(Edited layout image data)
---
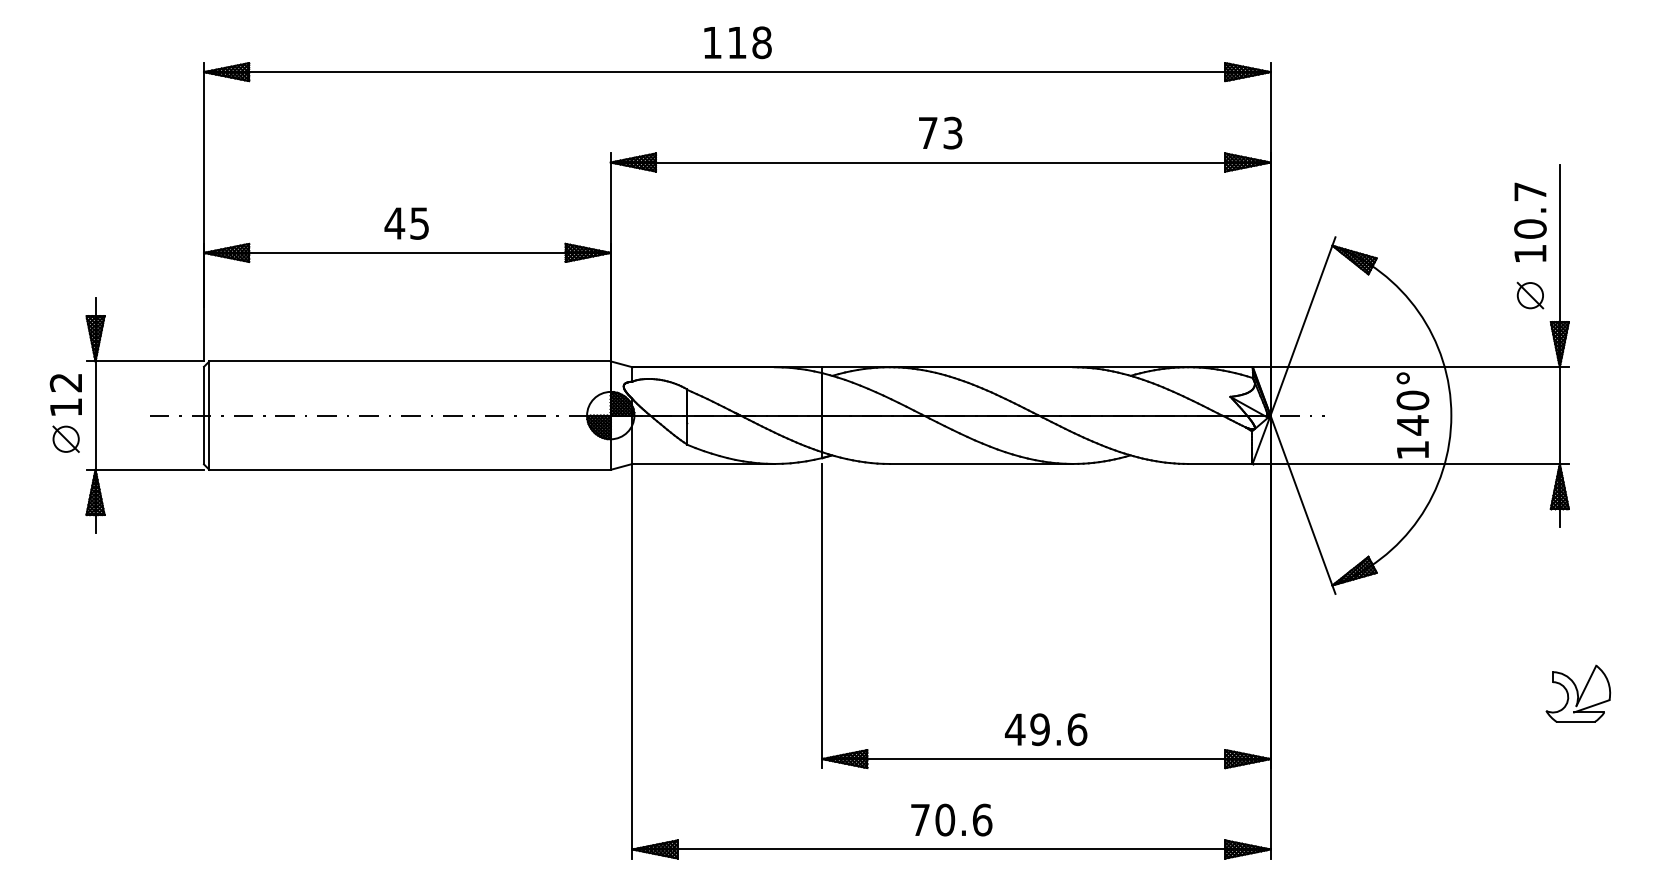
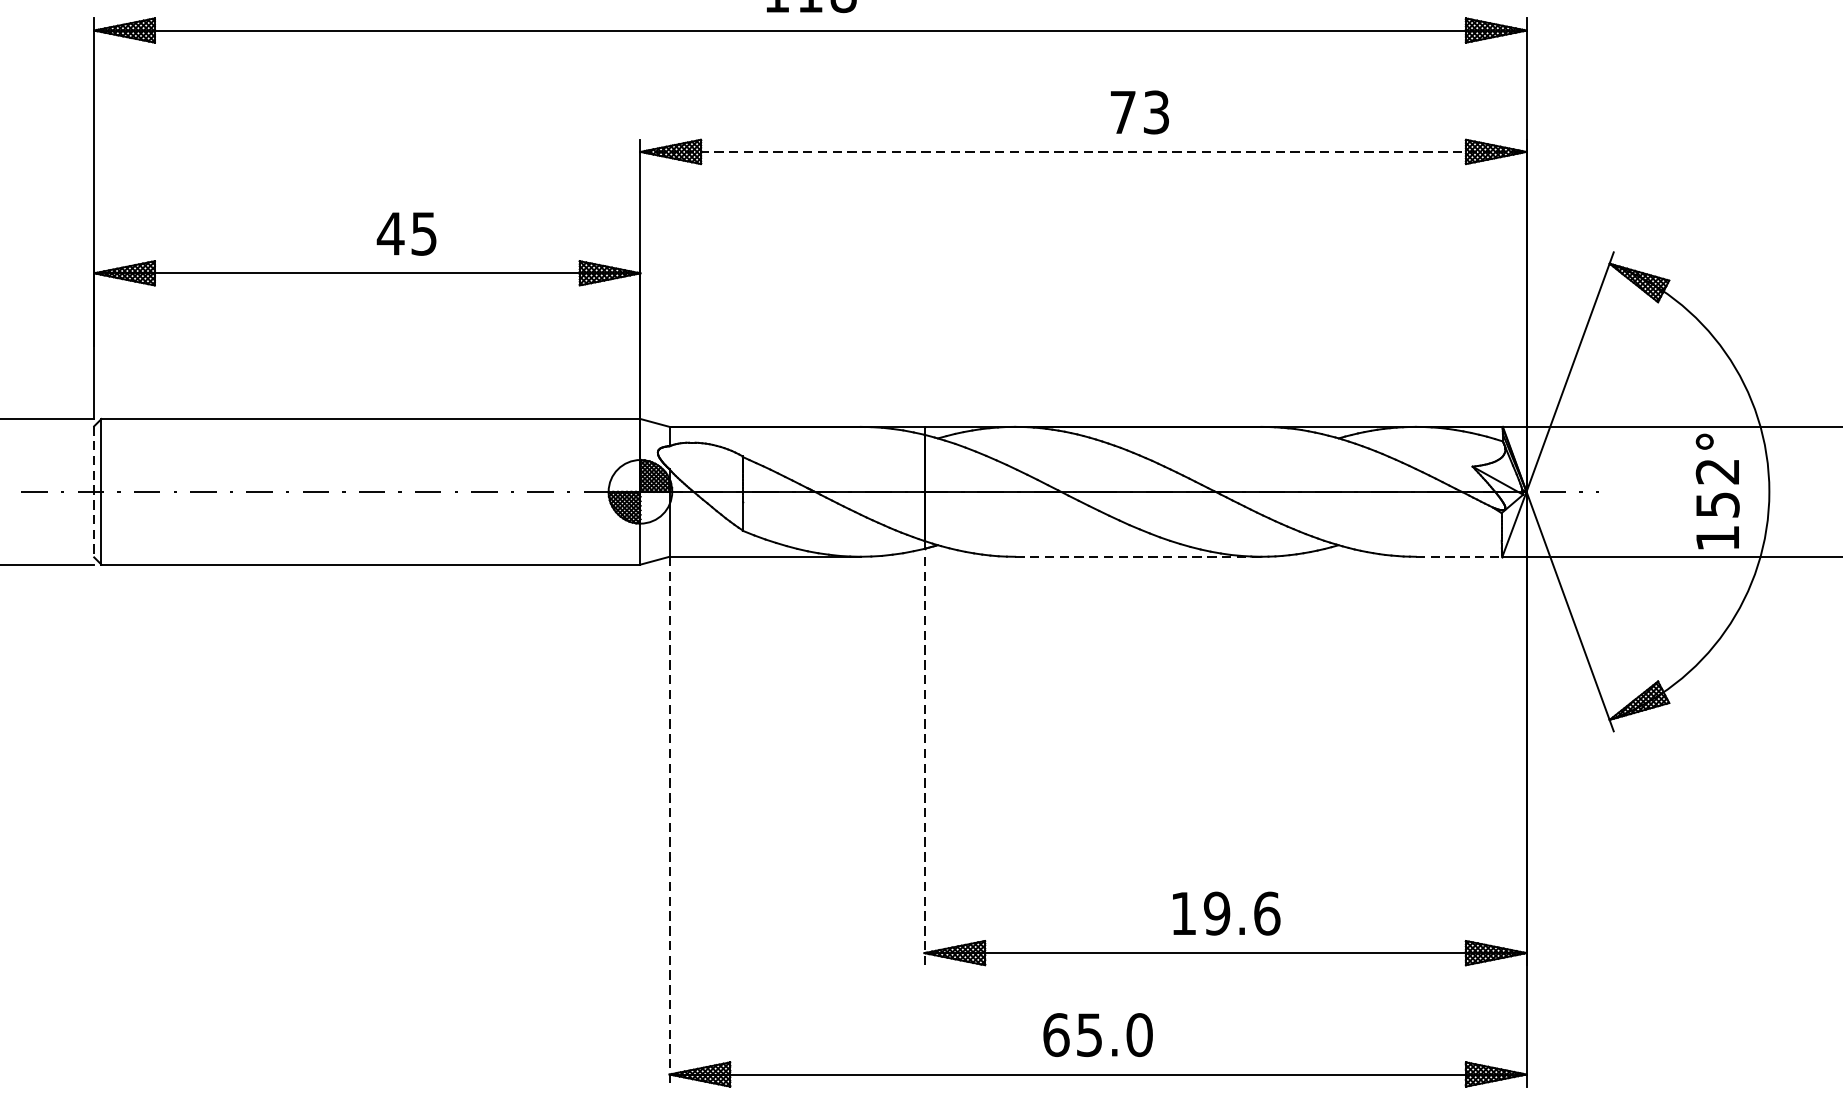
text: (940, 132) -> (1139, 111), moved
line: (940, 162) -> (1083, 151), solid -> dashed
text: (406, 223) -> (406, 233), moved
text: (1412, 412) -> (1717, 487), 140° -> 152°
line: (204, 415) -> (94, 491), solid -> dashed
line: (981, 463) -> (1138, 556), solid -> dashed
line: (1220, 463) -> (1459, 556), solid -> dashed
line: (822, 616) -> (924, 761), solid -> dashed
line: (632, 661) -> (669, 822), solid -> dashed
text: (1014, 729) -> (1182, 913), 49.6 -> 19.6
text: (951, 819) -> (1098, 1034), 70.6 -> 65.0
---
**TASK:** Repeat the records above verbatim, with no pictures in the result.

**ANSWER TO THE EXERCISE:**
text: (940, 132) -> (1139, 111), moved
line: (940, 162) -> (1083, 151), solid -> dashed
text: (406, 223) -> (406, 233), moved
text: (1412, 412) -> (1717, 487), 140° -> 152°
line: (204, 415) -> (94, 491), solid -> dashed
line: (981, 463) -> (1138, 556), solid -> dashed
line: (1220, 463) -> (1459, 556), solid -> dashed
line: (822, 616) -> (924, 761), solid -> dashed
line: (632, 661) -> (669, 822), solid -> dashed
text: (1014, 729) -> (1182, 913), 49.6 -> 19.6
text: (951, 819) -> (1098, 1034), 70.6 -> 65.0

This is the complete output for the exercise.